Longitudinal sections through the mouse nail unit were labeled with antibodies against KRT5 (a,g), KRT14 (b,h), KRT17 (c,e,i), KRT6A (d,f,j), KRT1 (k,l), KRT10 (m,n) and acidic hair keratins detected with the monoclonal mouse antibody AE13 (o, o’). (a–e,k,m,o) show the proximal aspect of the nail unit including apical matrix (am), ventral matrix (vm), eponychium (en) and nail plate (np). (g–j,l,n) show the distal aspect of the nail unit consisting of the nail bed (nb) and the hyponychium (hn).
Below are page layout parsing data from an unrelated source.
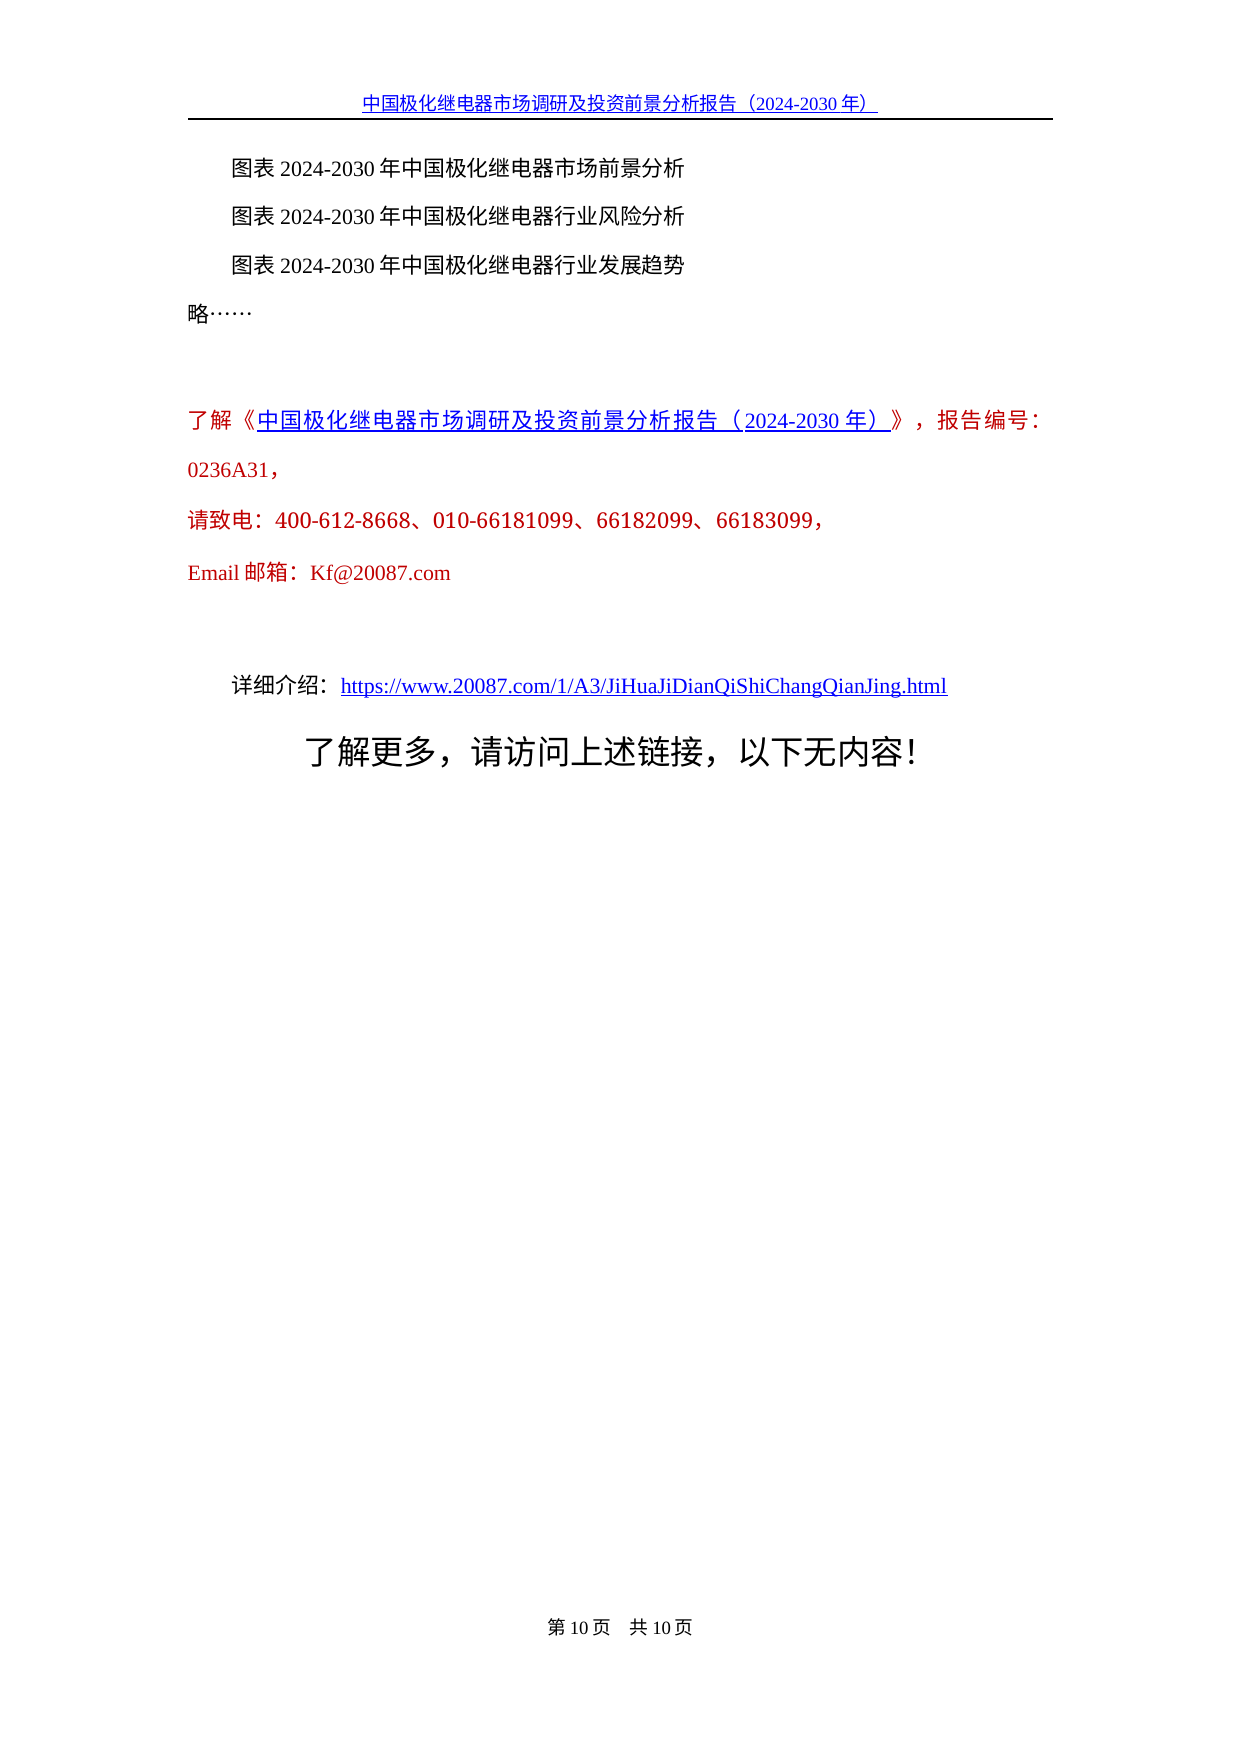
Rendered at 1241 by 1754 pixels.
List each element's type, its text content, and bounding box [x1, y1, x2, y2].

text 请致电：400-612-8668、010-66181099、66182099、66183099， [187, 503, 1053, 536]
text 了解《中国极化继电器市场调研及投资前景分析报告（2024-2030年）》，报告编号：0236A31， [187, 403, 1053, 484]
title 了解更多，请访问上述链接，以下无内容！ [187, 718, 1053, 783]
text 详细介绍：https://www.20087.com/1/A3/JiHuaJiDianQiShiChangQianJing.html [187, 668, 1053, 700]
text Email邮箱：Kf@20087.com [187, 555, 1053, 587]
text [187, 150, 1053, 329]
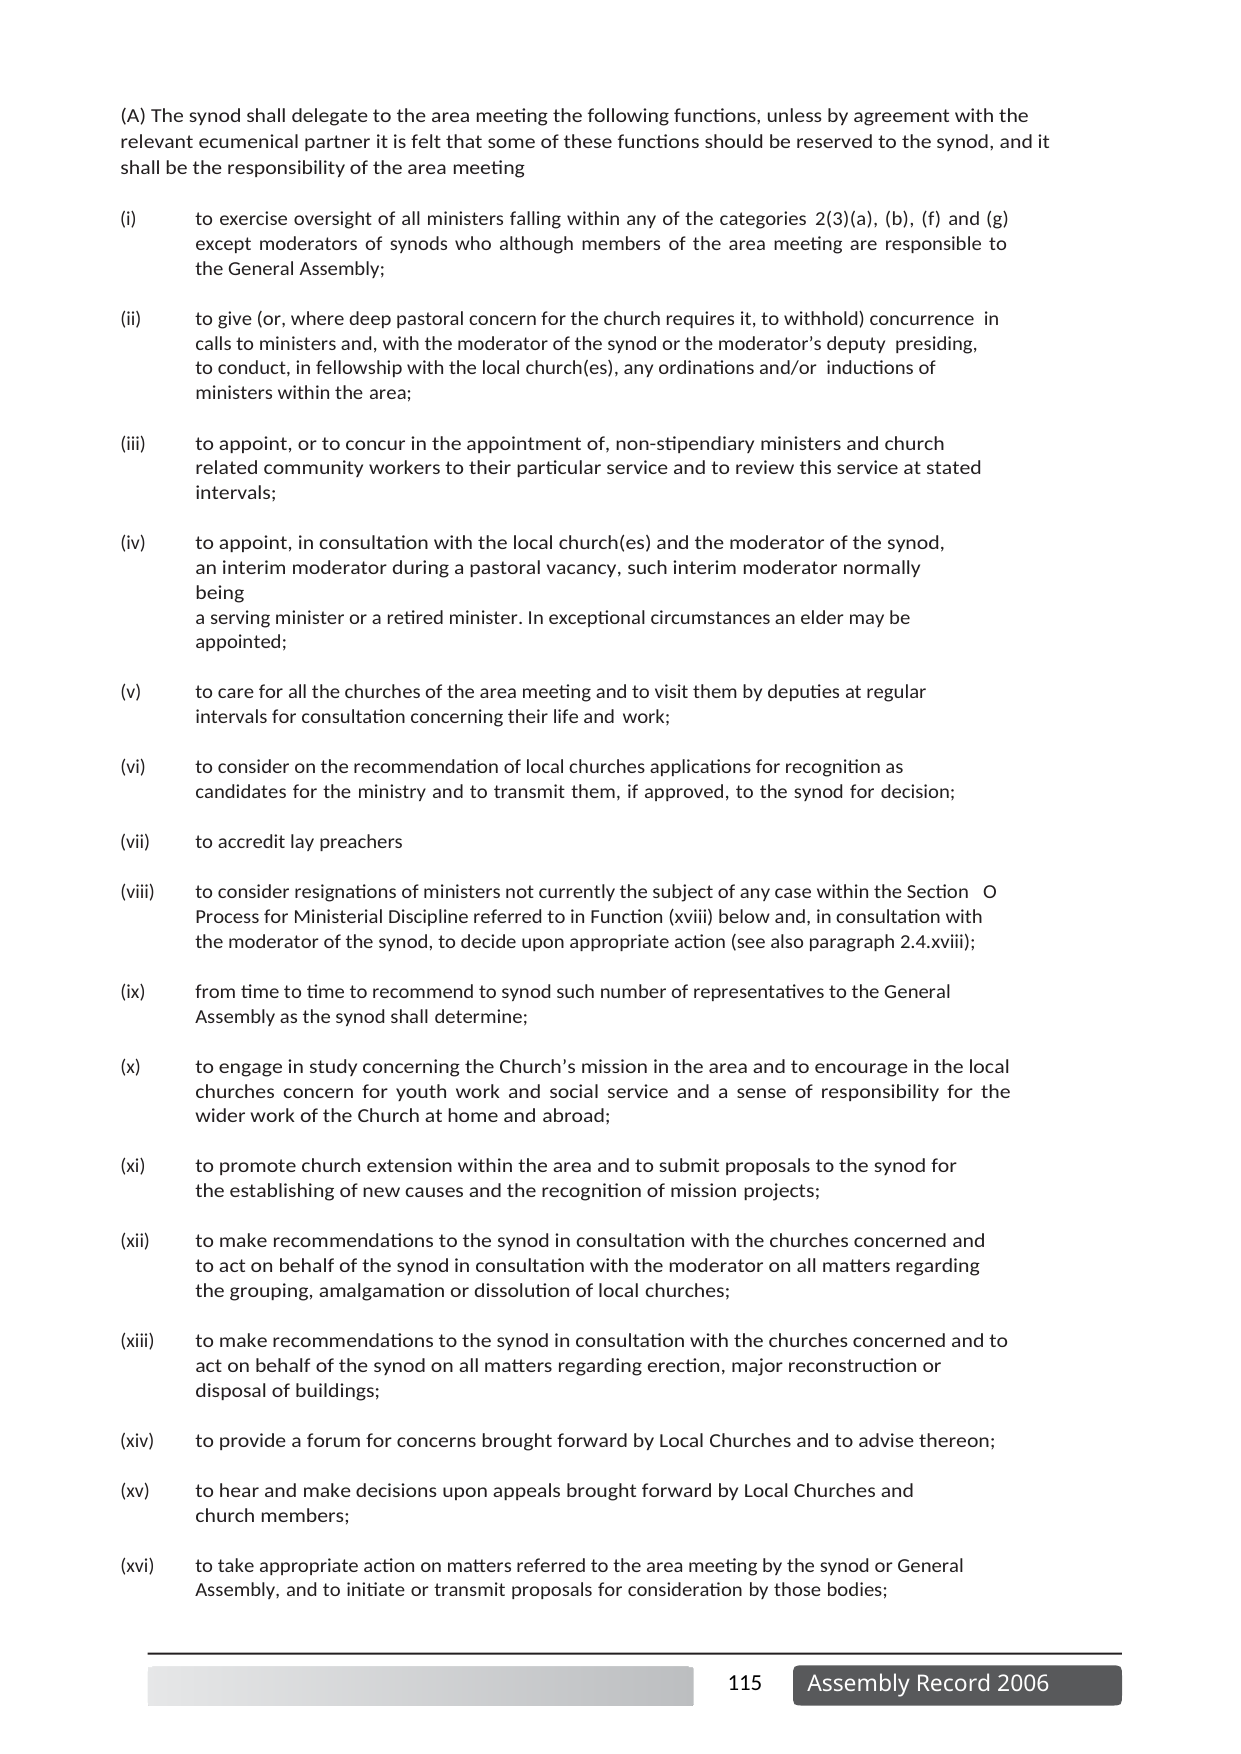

KRT5 (a), KRT14 (b) and KRT17 (c) show a very similar pattern in the nail matrix and the eponychium. However, KRT17 is often detectable only in occasional cells in the distal matrix (c, inset) and in limited areas of the hyponychium (i). KRT6A (d) is expressed in the apical matrix but not in the ventral matrix. (e,f) show a higher magnification of the nail bed where suprabasally located KRT17 (e) and KRT6A (f) positive cells (arrow heads) were detectable. (g) shows the basal expression of KRT5 in the hyponychium, whereas K14 (h) shows a panepidermal pattern. Note the patchy pattern of KRT17 (i) in the same region. (j) KRT6A shows panepidermal labeling of the hyponychium. KRT1 labeling in the proximal (k) and distal (l) nail unit shows a strong panepidermal expression of the eponychium and suprabasal expression of the hyponychium but no labeling of nail matrix or nail bed. Note that the apical matrix also shows basal labeling (k, inset) and that in the hyponychium the labeling reaches in some areas the basal layer (l, inset). KRT10 shows a pattern similar to that of KRT1, but less extension to the basal layer (m,n, insets). AE13 labeling illustrates the expression of hard keratins in the suprabasal layers of the nail matrix (o, o’). np, nail plate. Dashed lines, border between dermis and epidermis. Bars = 50 µm

Fig. 8. Comparison of keratin expression in the human and mouse nail unit

Human studies were summarized from: Perrin et al. (Perrin et al., 2004), McGowan et al. (McGowan and Coulombe, 2000) and De Berker et al. (De Berker et al., 2000). b, basal layer; sb, suprabasal layer(s); kgz, keratogenous zone; grey = weak or scattered expression; bold = our study; regular = published studies. *KRT16 has not been studied in the mouse nail unit.¹ (Wojcik et al., 2001), ² (Gu and Coulombe, 2007), ³ (Tong and Coulombe, 2004), ⁴ (Wang et al., 2003), ^#detected with AE13.